How good/bad your commute is depends on where you are going to live, and where inside the M25 you want to go.
For example, I live north of London in Bedfordshire, and I work freelance, so I'm not at the same place every time I go into London. The train that goes through my town goes directly into Kings Cross station, so when I work in Farringdon (kinda central London) the commute is easy - I get on a train at 7:55 and I'm at work about 50 minutes later.
When I work in Gunnersbury (southwest London) it's a different story. Taking the train to Kings Cross takes the same amount of time, but the tube across town to Gunnersbury takes another 40 minutes. The whole thing can take 2 hours depending on whether or not everything runs smoothly, and between weather, broken trains, strikes, people falling/jumping on the tracks, and people stealing the electrical wires from above the tracks, it's not uncommon for it to not run smoothly.

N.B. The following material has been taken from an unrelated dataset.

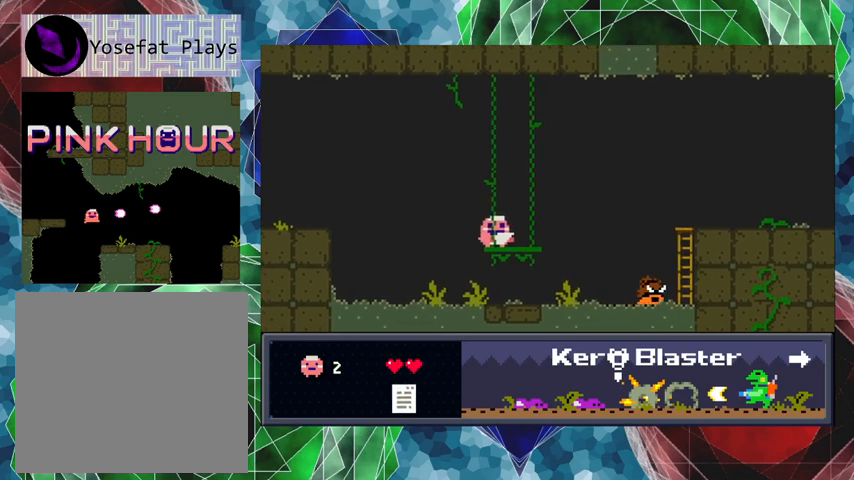
{"buttons": [], "left_stick": "center", "events": []}
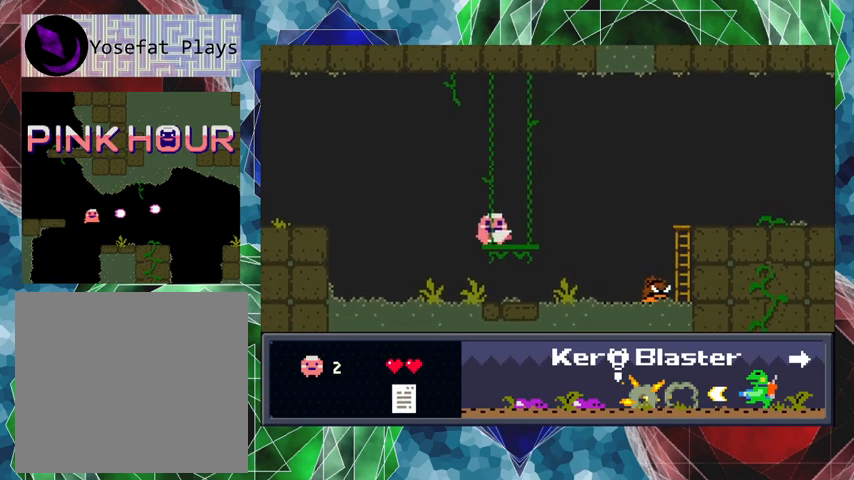
{"buttons": [], "left_stick": "center", "events": []}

So when I'm working in Gunnersbury I drive, which takes an hour if you ask Google Maps, but that would be under optimal conditions - 2:00am on a Wednesday morning when they're not doing any road construction and it was sunny and warm the day before. Tomorrow I need to be there at 8:00am, so I'll be leaving at 6:00am.
But here's the catch: If I lived somewhere southwest of London like Woking, the journey to Gunnersbury would only take 30 minutes or so by train, and the journey to Farringdon would be crazy long.
So if I were in your shoes, what I'd do is look at where in London you want to end up when you're commuting in, and work backward from there. Find the closest main rail station to your end point, and then figure out what rail line goes into it, and look at towns along that rail line heading out of London. When you get to one that's nice and affordable, live there.